18. Form 2 of claim 16 or 17 having powder X-ray diffraction peaks at one or more of about 7.95, 10.09, 10.41° 2θ±0.2° 2θ.

19. Form 2 of one of claim 16, 17 or 18 having Raman peaks at one or more of about 1490.7 cm−1, 1538.8 cm−1, and 1628.2 cm−1.

20. Form 2 of claim 19 having Raman peaks at one or more of about 1490.7 cm−1, 1538.8 cm−1, and 1628.2 cm−1.

21. Form 2 of any one of claims 16-20 having at least 98% deuterium incorporation at t-butyl position, as determined by 1H-NMR.

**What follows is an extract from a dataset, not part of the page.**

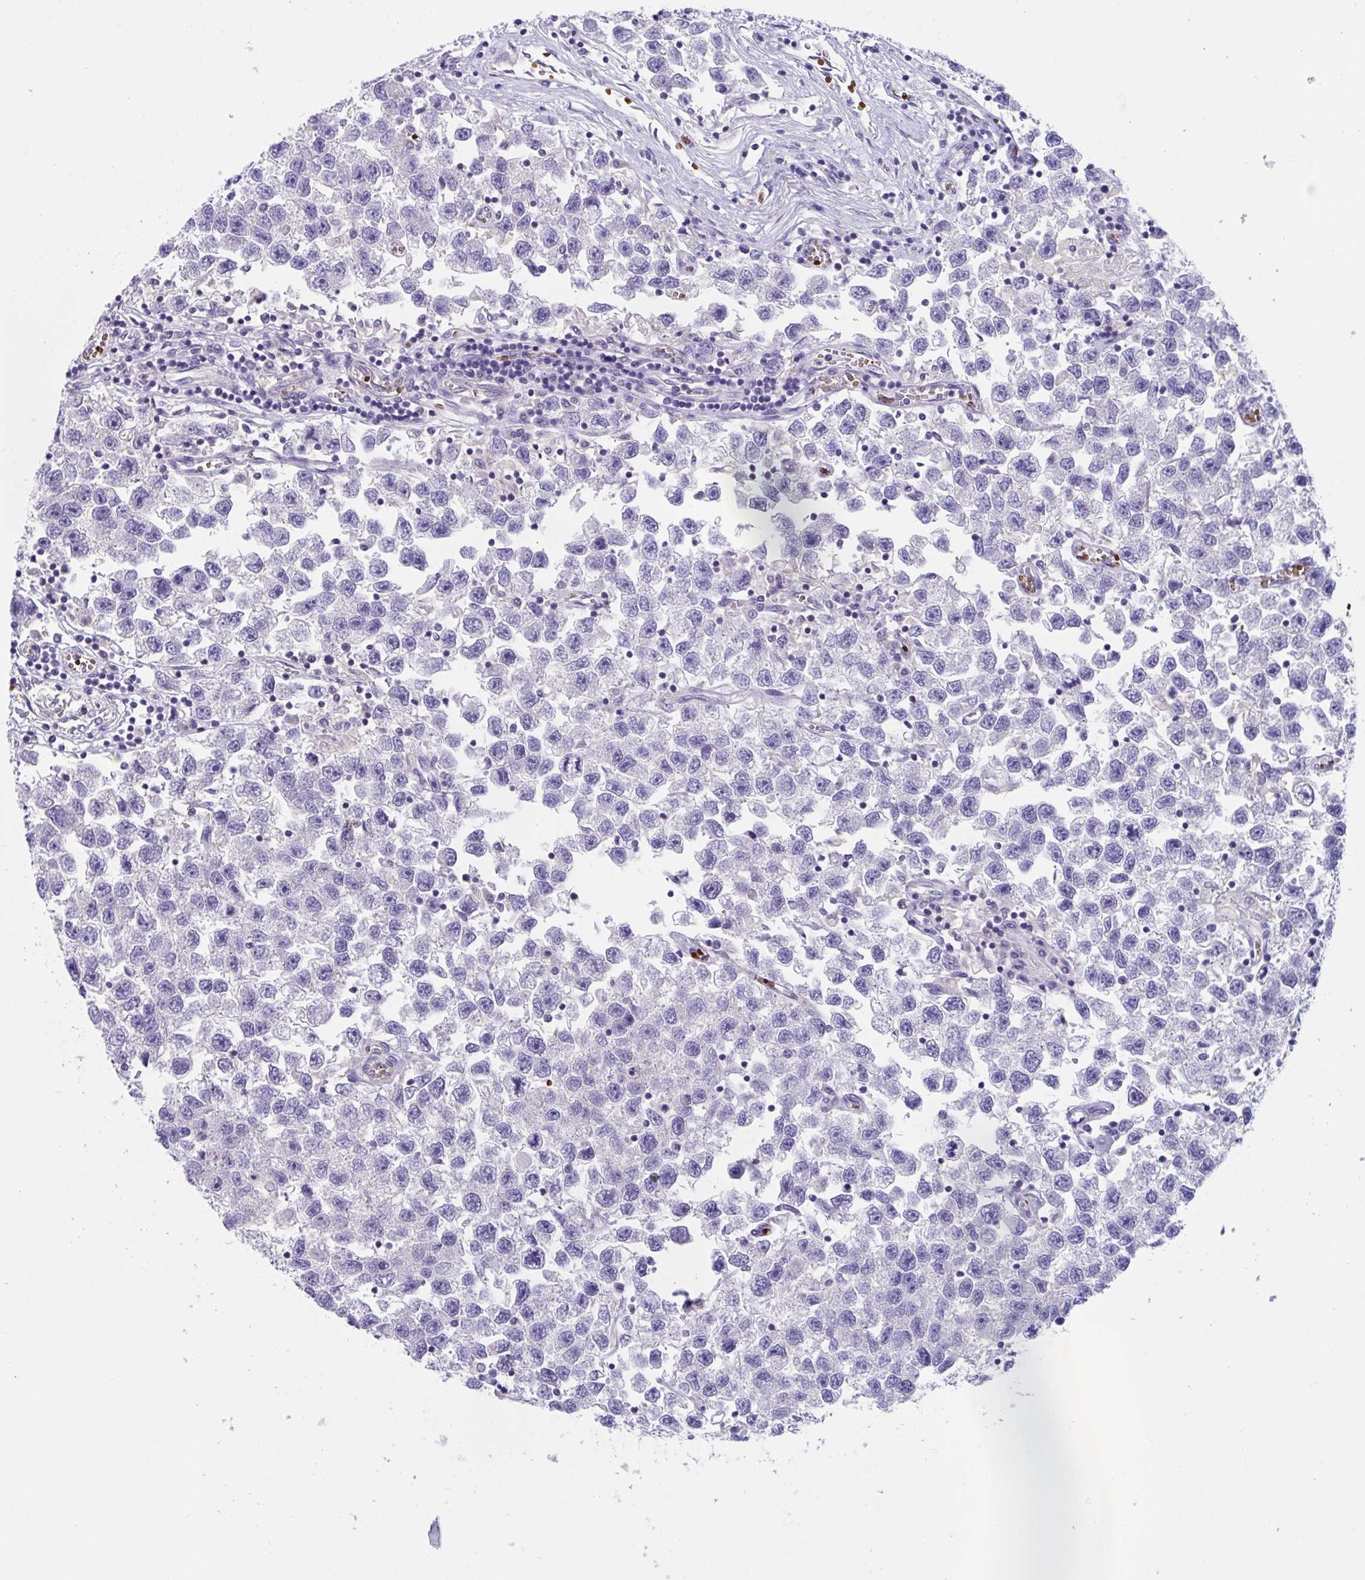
{"staining": {"intensity": "negative", "quantity": "none", "location": "none"}, "tissue": "testis cancer", "cell_type": "Tumor cells", "image_type": "cancer", "snomed": [{"axis": "morphology", "description": "Seminoma, NOS"}, {"axis": "topography", "description": "Testis"}], "caption": "Immunohistochemical staining of human testis cancer displays no significant staining in tumor cells.", "gene": "TTC30B", "patient": {"sex": "male", "age": 26}}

22. Form 2 of any one of claims 16-21 wherein Form 2 is substantially free of other polymorphic forms of L-838417.

23. Form 2 of any one of claims 16-22 wherein Form 2 is substantially free of Form 1, Form 3, Form 4 and Form 5 of L-838417.

24. A pharmaceutical composition comprising an effective amount of Form 2 of any one of claims 16 to 23.

25. The composition of claim 24, wherein the ratio of the amount of Form 2 to the sum of the amounts of all other polymorphic forms of L-838417 is equal to or greater than 80:20.

26. The composition of claim 24, wherein the ratio of the amount of Form 2 to the sum of the amounts of Form 1, Form 3, Form 4 and Form 5 is equal to or greater than 80:20.

27. The composition of claim 26, wherein the ratio of the amount of Form 2 to the sum of the amounts of Form 1, Form 3, Form 4 and Form 5 is equal to or greater than 90:10.